My emotions for Ella have gotten so strong I can hardly think straight when I’m near her.
“Are you okay?” I ask, quickly standing as she reaches me. My heart is slamming inside my chest while I scan her entire body for any more injuries.
She tiredly nods. “Yeah, I just broke my arm”—she elevates her arm that’s covered in a cast—“nothing too serious.”
I stare at her, probably for too long. Then I wrap my arms around and pull her in for a too tight hug. “Don’t ever do that shit again.” My voice is hoarse, but I’m too exhausted and worried to give a shit.

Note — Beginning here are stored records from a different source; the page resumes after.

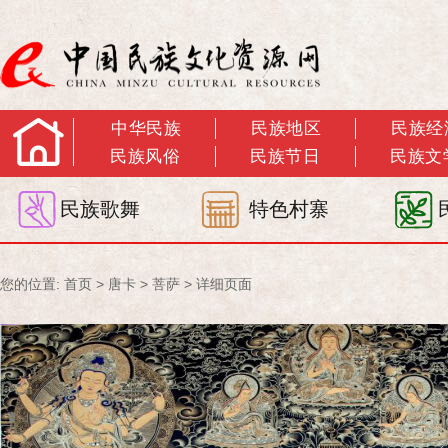
中华民族
民族地区
民族经
民族风俗
民族节日
民族文
民族歌舞
特色村寨
您的位置:
首页
>
唐卡
>
菩萨
> 详细页面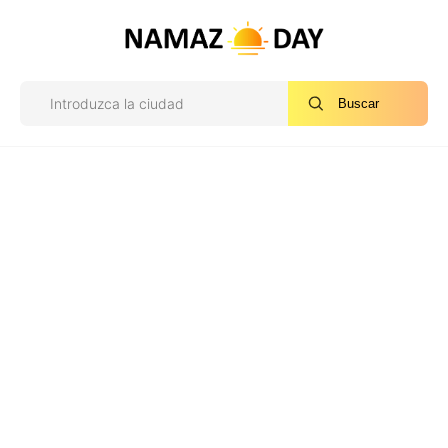
Buscar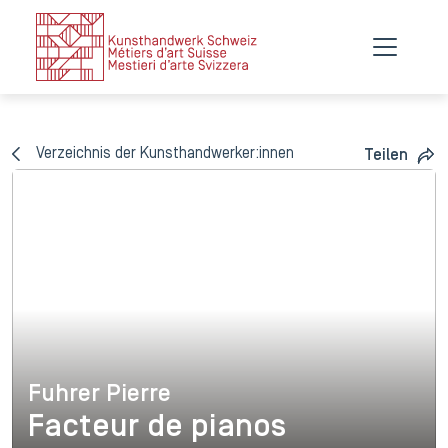
Verzeichnis der Kunsthandwerker:innen
Teilen
Fuhrer Pierre
Fuhrer Pierre
Facteur de pianos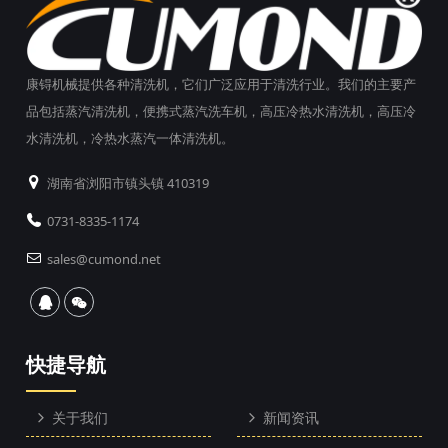
康锝机械提供各种清洗机，它们广泛应用于清洗行业。我们的主要产
品包括蒸汽清洗机，便携式蒸汽洗车机，高压冷热水清洗机，高压冷
水清洗机，冷热水蒸汽一体清洗机。
湖南省浏阳市镇头镇 410319
0731-8335-1174
sales@cumond.net
快捷导航
关于我们
新闻资讯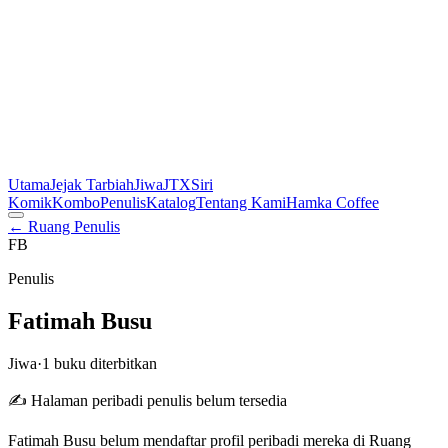
Utama
Jejak Tarbiah
Jiwa
JTX
Siri
Komik
Kombo
Penulis
Katalog
Tentang Kami
Hamka Coffee
← Ruang Penulis
FB
Penulis
Fatimah Busu
Jiwa
·
1 buku diterbitkan
✍️ Halaman peribadi penulis belum tersedia
Fatimah Busu belum mendaftar profil peribadi mereka di Ruang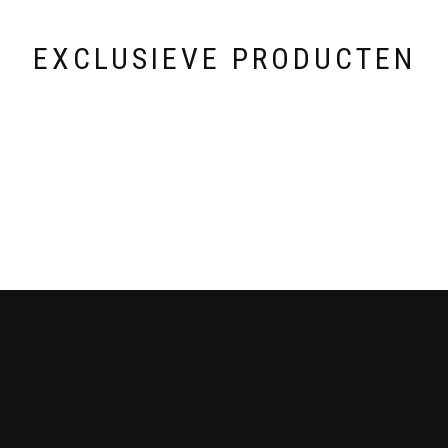
EXCLUSIEVE PRODUCTEN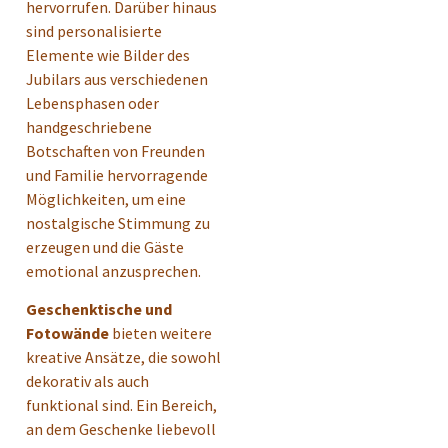
hervorrufen. Darüber hinaus
sind personalisierte
Elemente wie Bilder des
Jubilars aus verschiedenen
Lebensphasen oder
handgeschriebene
Botschaften von Freunden
und Familie hervorragende
Möglichkeiten, um eine
nostalgische Stimmung zu
erzeugen und die Gäste
emotional anzusprechen.
Geschenktische und
Fotowände
bieten weitere
kreative Ansätze, die sowohl
dekorativ als auch
funktional sind. Ein Bereich,
an dem Geschenke liebevoll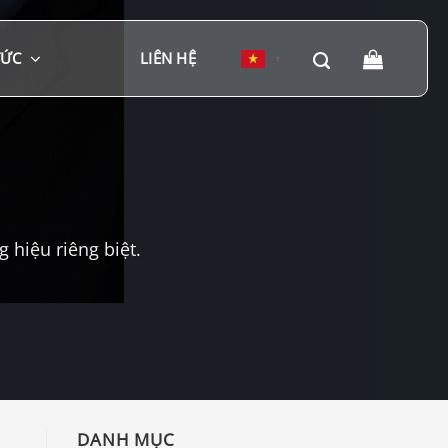
TỨC
LIÊN HỆ
▼
hiệu riêng biệt.
DANH MỤC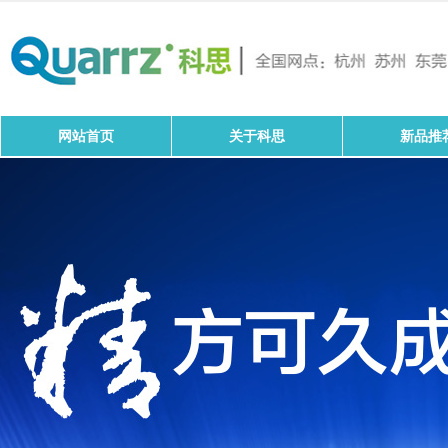
网站首页
关于科思
新品推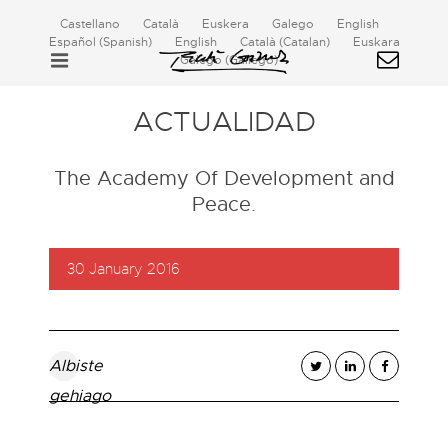
Castellano
Català
Euskera
Galego
English
Español
(
Spanish
)
English
Català
(
Catalan
)
Euskara
Galego
(
Gallego
)
ACTUALIDAD
The Academy Of Development and
Peace.
30 January 2016
Albiste
gehiago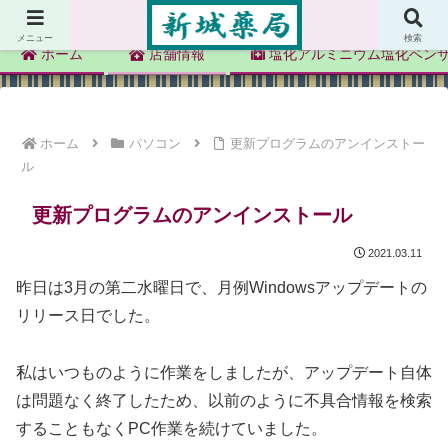
新城薬局
メニュー
検索
ホーム
店舗情報
塩化アルミニウム塩化ベン
ホーム
パソコン
更新プログラムのアンインストー
ル
更新プログラムのアンインストール
2021.03.11
昨日は3月の第二水曜日で、月例Windowsアップデートの
リリース日でした。
私はいつものように作業をしましたが、アップデート自体
は問題なく終了したため、以前のように不具合情報を検索
することもなくPC作業を続けていました。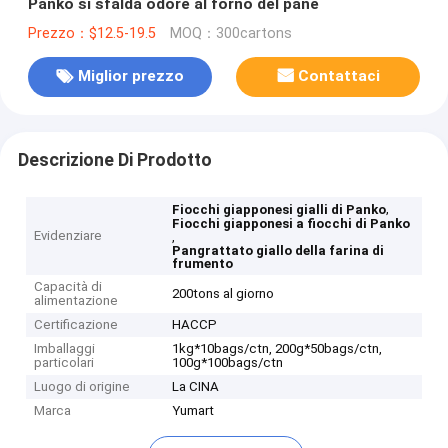
Panko si sfalda odore al forno del pane
Prezzo：$12.5-19.5
MOQ：300cartons
Miglior prezzo
Contattaci
Descrizione Di Prodotto
,
Fiocchi giapponesi gialli di Panko
Fiocchi giapponesi a fiocchi di Panko
Evidenziare
,
Pangrattato giallo della farina di
frumento
Capacità di
200tons al giorno
alimentazione
Certificazione
HACCP
Imballaggi
1kg*10bags/ctn, 200g*50bags/ctn,
particolari
100g*100bags/ctn
Luogo di origine
La CINA
Marca
Yumart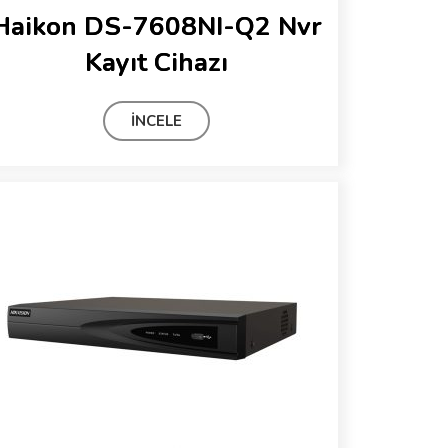
Haikon DS-7608NI-Q2 Nvr
Kayıt Cihazı
İNCELE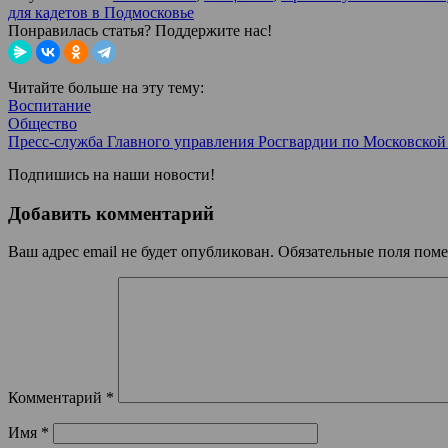
для кадетов в Подмосковье
Понравилась статья? Поддержите нас!
Читайте больше на эту тему:
Воспитание
Общество
Пресс-служба Главного управления Росгвардии по Московской
Подпишись на наши новости!
Добавить комментарий
Ваш адрес email не будет опубликован.
Обязательные поля пом
Комментарий
*
Имя
*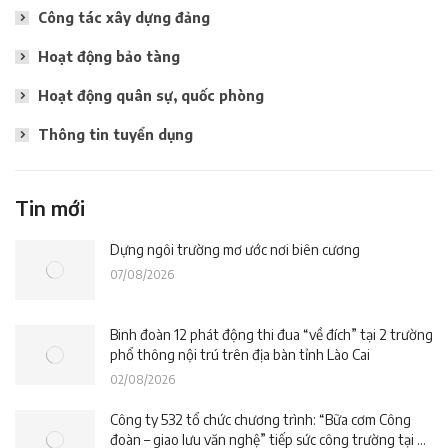
Công tác xây dựng đảng
Hoạt động bảo tàng
Hoạt động quân sự, quốc phòng
Thông tin tuyển dụng
Tin mới
Dựng ngôi trường mơ ước nơi biên cương
07/08/2026
Binh đoàn 12 phát động thi đua “về đích” tại 2 trường
phổ thông nội trú trên địa bàn tỉnh Lào Cai
02/08/2026
Công ty 532 tổ chức chương trình: “Bữa cơm Công
đoàn – giao lưu văn nghệ” tiếp sức công trường tại dự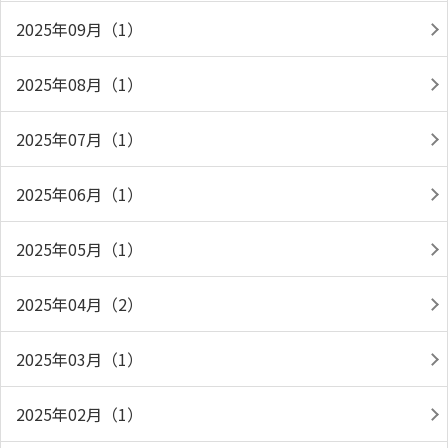
2025年09月（1）
2025年08月（1）
2025年07月（1）
2025年06月（1）
2025年05月（1）
2025年04月（2）
2025年03月（1）
2025年02月（1）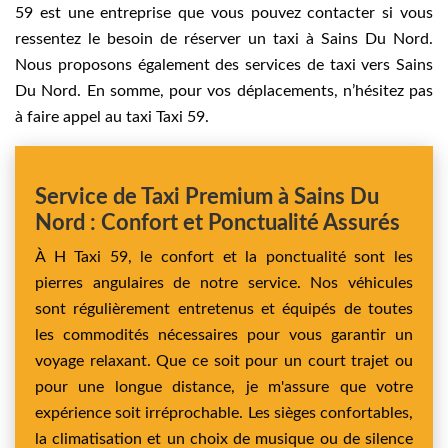
59 est une entreprise que vous pouvez contacter si vous
ressentez le besoin de réserver un taxi à Sains Du Nord.
Nous proposons également des services de taxi vers Sains
Du Nord. En somme, pour vos déplacements, n’hésitez pas
à faire appel au taxi Taxi 59.
Service de Taxi Premium à Sains Du
Nord : Confort et Ponctualité Assurés
À H Taxi 59, le confort et la ponctualité sont les
pierres angulaires de notre service. Nos véhicules
sont régulièrement entretenus et équipés de toutes
les commodités nécessaires pour vous garantir un
voyage relaxant. Que ce soit pour un court trajet ou
pour une longue distance, je m'assure que votre
expérience soit irréprochable. Les sièges confortables,
la climatisation et un choix de musique ou de silence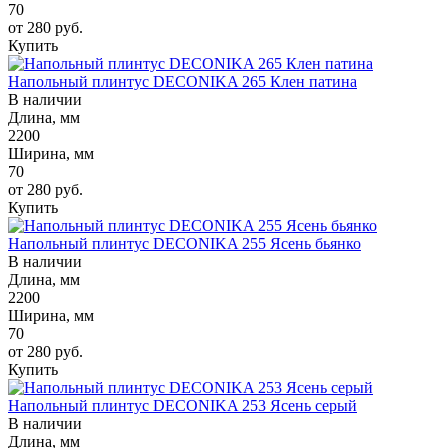
70
от 280
руб.
Купить
Напольный плинтус DECONIKA 265 Клен патина
В наличии
Длина, мм
2200
Ширина, мм
70
от 280
руб.
Купить
Напольный плинтус DECONIKA 255 Ясень бьянко
В наличии
Длина, мм
2200
Ширина, мм
70
от 280
руб.
Купить
Напольный плинтус DECONIKA 253 Ясень серый
В наличии
Длина, мм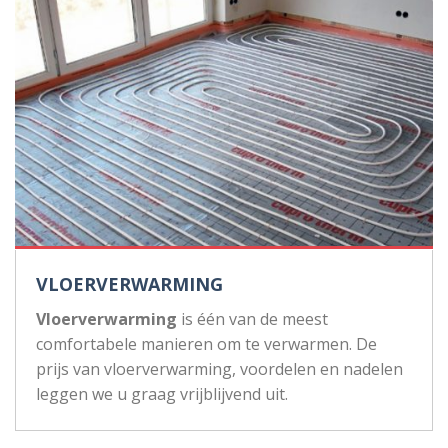
VLOERVERWARMING
Vloerverwarming
is één van de meest
comfortabele manieren om te verwarmen. De
prijs van vloerverwarming, voordelen en nadelen
leggen we u graag vrijblijvend uit.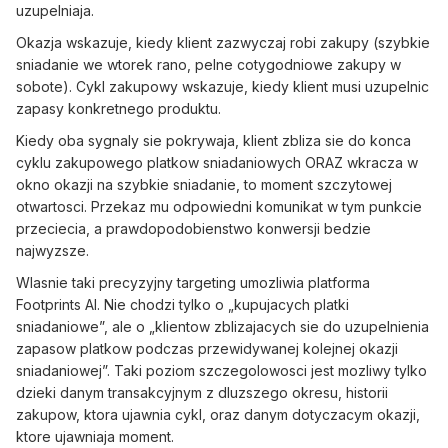
uzupelniaja.
Okazja wskazuje, kiedy klient zazwyczaj robi zakupy (szybkie
sniadanie we wtorek rano, pelne cotygodniowe zakupy w
sobote). Cykl zakupowy wskazuje, kiedy klient musi uzupelnic
zapasy konkretnego produktu.
Kiedy oba sygnaly sie pokrywaja, klient zbliza sie do konca
cyklu zakupowego platkow sniadaniowych ORAZ wkracza w
okno okazji na szybkie sniadanie, to moment szczytowej
otwartosci. Przekaz mu odpowiedni komunikat w tym punkcie
przeciecia, a prawdopodobienstwo konwersji bedzie
najwyzsze.
Wlasnie taki precyzyjny targeting umozliwia platforma
Footprints AI. Nie chodzi tylko o „kupujacych platki
sniadaniowe”, ale o „klientow zblizajacych sie do uzupelnienia
zapasow platkow podczas przewidywanej kolejnej okazji
sniadaniowej”. Taki poziom szczegolowosci jest mozliwy tylko
dzieki danym transakcyjnym z dluzszego okresu, historii
zakupow, ktora ujawnia cykl, oraz danym dotyczacym okazji,
ktore ujawniaja moment.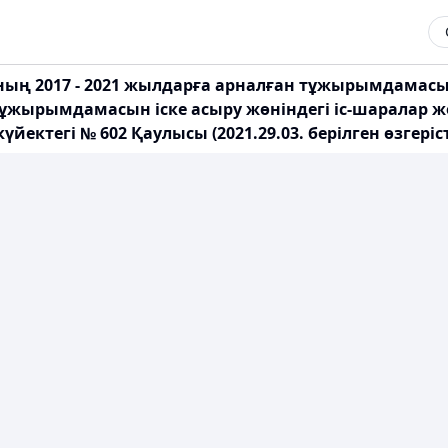
ның 2017 - 2021 жылдарға арналған тұжырымдамасы
тұжырымдамасын іске асыру жөніндегі іс-шаралар ж
йектегі № 602 Қаулысы (2021.29.03. берілген өзгері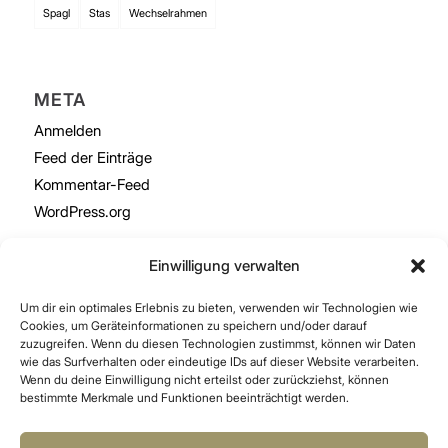
Spagl
Stas
Wechselrahmen
META
Anmelden
Feed der Einträge
Kommentar-Feed
WordPress.org
Einwilligung verwalten
Um dir ein optimales Erlebnis zu bieten, verwenden wir Technologien wie
Cookies, um Geräteinformationen zu speichern und/oder darauf
Datenschutzerklärung
Cookie-Richtlinie (EU)
zuzugreifen. Wenn du diesen Technologien zustimmst, können wir Daten
wie das Surfverhalten oder eindeutige IDs auf dieser Website verarbeiten.
Wenn du deine Einwilligung nicht erteilst oder zurückziehst, können
bestimmte Merkmale und Funktionen beeinträchtigt werden.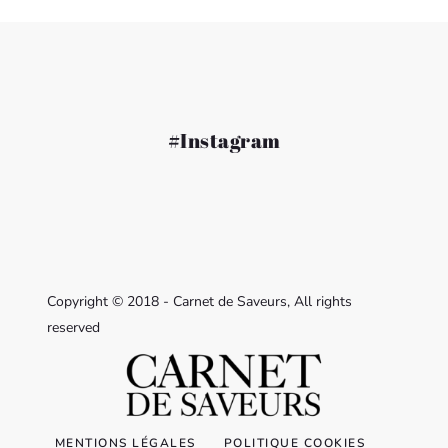
#Instagram
Copyright © 2018 - Carnet de Saveurs, All rights
reserved
MENTIONS LÉGALES
POLITIQUE COOKIES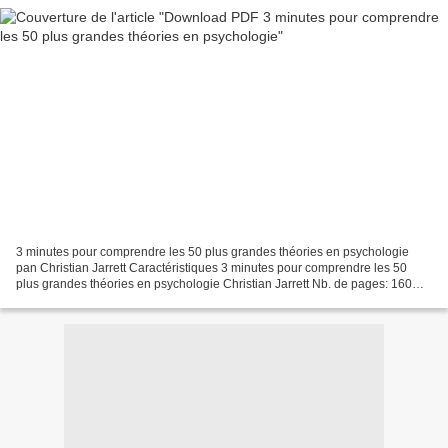
3 minutes pour comprendre les 50 plus grandes théories en psychologie
pan Christian Jarrett Caractéristiques 3 minutes pour comprendre les 50
plus grandes théories en psychologie Christian Jarrett Nb. de pages: 160
Format: Pdf, ePub, MOBI, FB2 ISBN: 9782702909355...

She tensely puts her good arm around me and pats me on the back. “Micha, it’s not that big of a deal. I’ve snowboarded off a roof before.” She starts to draw back, but my arms constrict around her.
“I don’t care,” I whisper in her hair. “Promise me you’ll be more careful from now on. And stay off roofs.”
She sighs, relaxing into me. “Yes, voice of reason.”
I pull back enough to look down at her. “Voice of reason?”
She shrugs. “That’s what I call you sometimes when you’re trying to take care of me.”
“I’m always trying to take care of you.” I turn for the door and slip an arm around her back, refusing to let her go. Ever. “Now, come on. Let’s get you home and take care of you some more.”
I was hoping by the next morning my feelings would go back to normal, that Ella and I would go back to normal. But, if anything, it’s gotten worse.
Nothing is ever going to be normal again. At least, not with me.